The dream of sending humans to Mars presents a number of scientific challenges, not the least of which is: what do you eat on a planet where nothing grows?
Last month's announcement that NASA had discovered very strong evidence of flowing water on Mars renewed excitement over the possibility of humans living on Mars, as we prepare to send astronauts there within the next few decades. But if humans are going to survive on Mars, even temporarily, we need more than salty, cold water—we need food.
That's why, for almost eight years, researchers based out of the University of Arizona have been working on a design for a martian greenhouse that would allow astronauts to grow food and, just as importantly, produce oxygen.
"We operate it like a greenhouse, but it's not just a food production device. It's a fresh water generator, and the plants also keep us alive because plants make oxygen and we give the plants carbon dioxide," explained Gene Giacomelli, a horticultural engineer and co-principal investigator for the project, part of UA's Controlled Environment Agriculture Center. "It's a small, bio-regenerative life-support system and that's what NASA has, for many years, tasked us to develop."
Giacomelli explained that the project has actually been underway since 2000, but it wasn't until 2008 that NASA could provide the team of 20 researchers with a Steckler Space Grant to fund the project and start building the greenhouse. Now, they've got a fully-functional prototype of the kind of structure that could sustain life for astronauts on Mars. The collapsible, lightweight, tube-like greenhouse is 5.5 meters long and 2 meters in diameter, and would actually just be one part of a larger habitat structure the researchers have designed.
"We said, 'well we can't make a greenhouse unless we build a habitat around it,'" Giacomelli said. "It's an appendage at the end of a 30 meter long appendage that is enough to allow one astronaut to survive, and there would be four appendages."
The entire habitat is designed to be autonomously unfurled and assembled (possibly with robotic assistance) upon landing so that everything would be growing and ready to go by the time astronauts arrived several months later. The greenhouse would create a kind of micro, hydroponic version of the Earth systems required to support life.

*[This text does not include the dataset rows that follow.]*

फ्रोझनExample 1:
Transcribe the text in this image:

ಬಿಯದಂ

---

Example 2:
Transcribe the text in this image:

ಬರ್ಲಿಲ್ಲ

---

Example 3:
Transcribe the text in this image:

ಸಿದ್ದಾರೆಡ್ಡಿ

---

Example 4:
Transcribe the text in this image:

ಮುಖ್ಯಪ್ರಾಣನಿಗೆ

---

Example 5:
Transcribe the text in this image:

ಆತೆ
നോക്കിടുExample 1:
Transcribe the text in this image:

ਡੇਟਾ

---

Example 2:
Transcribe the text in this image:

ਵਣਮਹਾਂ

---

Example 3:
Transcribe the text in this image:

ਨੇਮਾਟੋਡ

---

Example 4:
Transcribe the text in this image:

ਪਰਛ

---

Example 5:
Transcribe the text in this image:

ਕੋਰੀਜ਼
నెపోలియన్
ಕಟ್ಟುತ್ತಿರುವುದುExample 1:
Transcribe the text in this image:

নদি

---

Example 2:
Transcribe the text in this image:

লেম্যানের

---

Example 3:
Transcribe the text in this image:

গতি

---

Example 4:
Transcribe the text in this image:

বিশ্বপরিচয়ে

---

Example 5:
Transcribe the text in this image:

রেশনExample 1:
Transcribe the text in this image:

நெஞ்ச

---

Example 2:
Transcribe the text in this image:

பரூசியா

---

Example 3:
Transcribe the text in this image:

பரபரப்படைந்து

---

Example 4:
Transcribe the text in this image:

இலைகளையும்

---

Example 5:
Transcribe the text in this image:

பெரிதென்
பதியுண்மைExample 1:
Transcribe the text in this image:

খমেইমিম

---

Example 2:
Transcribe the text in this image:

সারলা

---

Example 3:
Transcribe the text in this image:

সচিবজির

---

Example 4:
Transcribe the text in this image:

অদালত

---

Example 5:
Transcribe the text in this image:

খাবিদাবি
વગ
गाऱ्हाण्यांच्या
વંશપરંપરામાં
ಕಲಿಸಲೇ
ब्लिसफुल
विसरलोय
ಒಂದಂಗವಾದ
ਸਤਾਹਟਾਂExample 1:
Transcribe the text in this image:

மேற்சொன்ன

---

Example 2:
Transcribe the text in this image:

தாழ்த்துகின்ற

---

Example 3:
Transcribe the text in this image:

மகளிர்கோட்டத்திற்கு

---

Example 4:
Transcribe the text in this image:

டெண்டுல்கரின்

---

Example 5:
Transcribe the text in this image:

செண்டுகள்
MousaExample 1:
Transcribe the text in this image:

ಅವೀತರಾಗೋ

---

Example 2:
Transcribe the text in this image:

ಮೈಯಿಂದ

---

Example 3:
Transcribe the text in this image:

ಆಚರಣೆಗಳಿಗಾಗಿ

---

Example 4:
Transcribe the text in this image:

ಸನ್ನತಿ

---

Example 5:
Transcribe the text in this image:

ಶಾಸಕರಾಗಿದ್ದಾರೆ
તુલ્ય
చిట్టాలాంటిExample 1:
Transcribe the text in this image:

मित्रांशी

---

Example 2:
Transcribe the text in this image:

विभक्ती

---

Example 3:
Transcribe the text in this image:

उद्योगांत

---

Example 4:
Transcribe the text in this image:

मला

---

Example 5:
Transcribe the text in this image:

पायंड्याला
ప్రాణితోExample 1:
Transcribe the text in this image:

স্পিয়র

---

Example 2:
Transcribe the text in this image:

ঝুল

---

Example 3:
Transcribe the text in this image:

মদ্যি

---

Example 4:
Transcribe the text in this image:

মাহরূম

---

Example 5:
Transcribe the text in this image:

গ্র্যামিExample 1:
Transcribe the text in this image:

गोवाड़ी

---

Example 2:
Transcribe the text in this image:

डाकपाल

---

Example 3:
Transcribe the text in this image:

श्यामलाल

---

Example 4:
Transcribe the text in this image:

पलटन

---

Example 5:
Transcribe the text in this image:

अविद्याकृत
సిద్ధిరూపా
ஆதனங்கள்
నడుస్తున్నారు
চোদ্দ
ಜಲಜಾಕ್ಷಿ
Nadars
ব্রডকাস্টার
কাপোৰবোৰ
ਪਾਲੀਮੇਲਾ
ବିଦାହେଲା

The hydroponics system allows the plants to grow without soil, while artificial light ensures the plants are able to grow efficiently. A composter unit reclaims water from astronaut waste and plant material, and reuses it to feed and water the plants. An HVAC device pulls moisture out of the air to give the astronauts clean drinking water. But the greenhouse isn't entirely self-sufficient: it would require very specific planning and cultivation by the astronauts in order to sustain life, both plant and human, Giacomelli said.

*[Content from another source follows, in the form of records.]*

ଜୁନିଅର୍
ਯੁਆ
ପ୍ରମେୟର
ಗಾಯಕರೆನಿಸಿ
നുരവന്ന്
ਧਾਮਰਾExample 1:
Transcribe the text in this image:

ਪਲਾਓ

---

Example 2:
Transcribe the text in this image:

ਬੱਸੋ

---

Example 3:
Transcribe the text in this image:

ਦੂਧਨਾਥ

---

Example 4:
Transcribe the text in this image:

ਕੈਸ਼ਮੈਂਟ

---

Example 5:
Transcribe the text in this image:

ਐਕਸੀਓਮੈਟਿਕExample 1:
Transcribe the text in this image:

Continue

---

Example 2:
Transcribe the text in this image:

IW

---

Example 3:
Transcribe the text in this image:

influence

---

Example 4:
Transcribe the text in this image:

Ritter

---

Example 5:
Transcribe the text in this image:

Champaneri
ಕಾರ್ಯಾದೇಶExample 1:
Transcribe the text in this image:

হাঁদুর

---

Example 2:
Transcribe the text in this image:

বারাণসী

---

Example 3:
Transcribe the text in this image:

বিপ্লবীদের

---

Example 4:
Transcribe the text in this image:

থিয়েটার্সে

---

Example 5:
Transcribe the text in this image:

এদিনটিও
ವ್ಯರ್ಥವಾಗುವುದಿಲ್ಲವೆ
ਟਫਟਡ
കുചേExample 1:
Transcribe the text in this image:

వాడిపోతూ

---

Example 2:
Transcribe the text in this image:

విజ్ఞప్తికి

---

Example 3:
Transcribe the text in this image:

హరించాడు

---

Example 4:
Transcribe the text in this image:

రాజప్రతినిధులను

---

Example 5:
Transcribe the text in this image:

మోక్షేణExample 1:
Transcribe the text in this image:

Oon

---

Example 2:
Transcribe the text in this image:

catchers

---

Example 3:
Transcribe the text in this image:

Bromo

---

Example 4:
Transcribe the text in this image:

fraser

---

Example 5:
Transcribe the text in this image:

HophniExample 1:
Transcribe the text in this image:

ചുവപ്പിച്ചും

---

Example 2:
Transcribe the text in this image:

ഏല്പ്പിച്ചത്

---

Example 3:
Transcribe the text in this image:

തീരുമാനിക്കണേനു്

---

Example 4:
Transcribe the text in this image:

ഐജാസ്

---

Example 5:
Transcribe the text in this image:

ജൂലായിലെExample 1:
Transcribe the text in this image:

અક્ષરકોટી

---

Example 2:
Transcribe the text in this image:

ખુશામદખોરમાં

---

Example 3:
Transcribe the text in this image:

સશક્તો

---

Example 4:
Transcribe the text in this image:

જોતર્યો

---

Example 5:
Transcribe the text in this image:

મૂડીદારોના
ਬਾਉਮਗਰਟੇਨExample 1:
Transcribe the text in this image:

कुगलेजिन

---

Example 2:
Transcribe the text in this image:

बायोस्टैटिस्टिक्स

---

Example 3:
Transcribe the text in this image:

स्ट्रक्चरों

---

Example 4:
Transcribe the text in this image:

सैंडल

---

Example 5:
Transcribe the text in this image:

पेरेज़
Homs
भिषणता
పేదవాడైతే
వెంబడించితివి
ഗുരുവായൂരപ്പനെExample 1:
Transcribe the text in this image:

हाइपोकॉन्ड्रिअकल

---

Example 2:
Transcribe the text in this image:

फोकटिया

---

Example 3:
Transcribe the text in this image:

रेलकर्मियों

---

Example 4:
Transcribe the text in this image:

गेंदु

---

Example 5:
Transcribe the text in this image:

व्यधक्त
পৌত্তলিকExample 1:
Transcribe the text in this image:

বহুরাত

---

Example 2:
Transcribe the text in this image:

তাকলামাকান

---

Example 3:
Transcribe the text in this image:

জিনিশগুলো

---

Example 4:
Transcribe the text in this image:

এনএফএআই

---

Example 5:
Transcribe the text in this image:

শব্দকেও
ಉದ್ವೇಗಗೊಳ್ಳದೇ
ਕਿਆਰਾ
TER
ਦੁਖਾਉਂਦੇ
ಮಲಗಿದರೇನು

"You have to go in there and grow in some logical order and procedure so that you're harvesting and transplanting at the same time, never having open space, because it's expensive and energy-intensive space that you'd be wasting if there's no plant there growing," Giacomelli said in a phone interview. "And then you have to be careful that you don't eat too much or else your oxygen production won't be sufficient. You could have a big party tonight, overeat too much, and the next day not have enough oxygen for everyone to survive."

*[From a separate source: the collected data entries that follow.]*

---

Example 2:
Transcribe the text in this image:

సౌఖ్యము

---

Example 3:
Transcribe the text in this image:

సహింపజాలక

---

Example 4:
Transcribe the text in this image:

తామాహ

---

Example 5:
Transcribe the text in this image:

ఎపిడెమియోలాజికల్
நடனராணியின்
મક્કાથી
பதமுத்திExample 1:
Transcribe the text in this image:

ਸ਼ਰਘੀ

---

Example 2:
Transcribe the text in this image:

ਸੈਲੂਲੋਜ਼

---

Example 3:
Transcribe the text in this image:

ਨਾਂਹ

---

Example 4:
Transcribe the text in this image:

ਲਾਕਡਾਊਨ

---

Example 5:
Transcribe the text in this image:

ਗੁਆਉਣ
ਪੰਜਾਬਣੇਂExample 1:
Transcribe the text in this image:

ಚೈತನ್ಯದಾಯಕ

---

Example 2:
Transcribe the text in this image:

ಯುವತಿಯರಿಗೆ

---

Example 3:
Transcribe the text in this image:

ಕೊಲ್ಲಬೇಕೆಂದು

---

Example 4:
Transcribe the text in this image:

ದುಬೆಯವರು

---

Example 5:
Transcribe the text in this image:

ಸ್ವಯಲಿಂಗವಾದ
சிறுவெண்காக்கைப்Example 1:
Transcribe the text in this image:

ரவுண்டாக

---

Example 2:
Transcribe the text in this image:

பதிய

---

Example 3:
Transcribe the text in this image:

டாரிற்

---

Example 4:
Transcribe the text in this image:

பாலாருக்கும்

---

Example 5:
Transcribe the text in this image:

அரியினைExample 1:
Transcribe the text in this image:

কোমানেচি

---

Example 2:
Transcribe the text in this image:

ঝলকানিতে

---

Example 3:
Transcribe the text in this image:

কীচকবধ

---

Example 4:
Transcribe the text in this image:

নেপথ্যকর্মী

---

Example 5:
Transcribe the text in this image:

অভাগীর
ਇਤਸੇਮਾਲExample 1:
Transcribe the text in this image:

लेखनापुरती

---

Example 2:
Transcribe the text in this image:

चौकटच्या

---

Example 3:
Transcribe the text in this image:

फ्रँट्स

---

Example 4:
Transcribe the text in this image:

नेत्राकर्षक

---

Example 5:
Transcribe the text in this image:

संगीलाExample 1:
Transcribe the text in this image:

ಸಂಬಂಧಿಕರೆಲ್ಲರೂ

But he said that's not likely to happen, because that's what the team's research is for. There are a lot of challenges to consider: how much water can astronauts drink each day without running out? How do you balance the amount of food an astronaut needs to survive with the number of plants that need to be alive to produce enough oxygen to breath? What crops would be the most efficient, both for growing and for providing nutrients to astronauts? Giacomelli and the rest of the team are considering all of these factors to make sure we know exactly what we need to do to survive before we ever set foot on Mars.
So far, the team has only built one working prototype of the greenhouse, but they plan to build three more to give a true idea of what the greenhouse layout on Mars could look like. They've experimented with different crops, including strawberries, basil, sweet potatoes, and tomatoes. Giacomelli said that since the unit is all self-contained, they don't have to fuss much with the environment on Mars—the habitat would be isolated from the harsh atmosphere of the Red Planet. The only variable that would still affect the habitat is Mars's gravity, which is a little more than a third of Earth's gravity. But when astronauts on the International Space Station enjoyed fresh-grown lettuce in zero gravity this summer, it showed you don't need any gravity to grow at least one crop.
Giacomelli said the next steps will be expanding the prototype and, eventually, sending a testing unit to Mars to make sure everything functions properly. He said there's been a renewed interest in the research in the wake of NASA's announcement and with the film The Martian hitting theaters, but their team has been living with the idea of greenhouses on Mars for more than a decade.
"It's not so exciting, to be truthful. What we're doing is growing plants in a logical sequence and order to meet our market demands," Giacomelli said. "Of course our market demand is four people on Mars that need oxygen to breath, water to breath, and energy from food."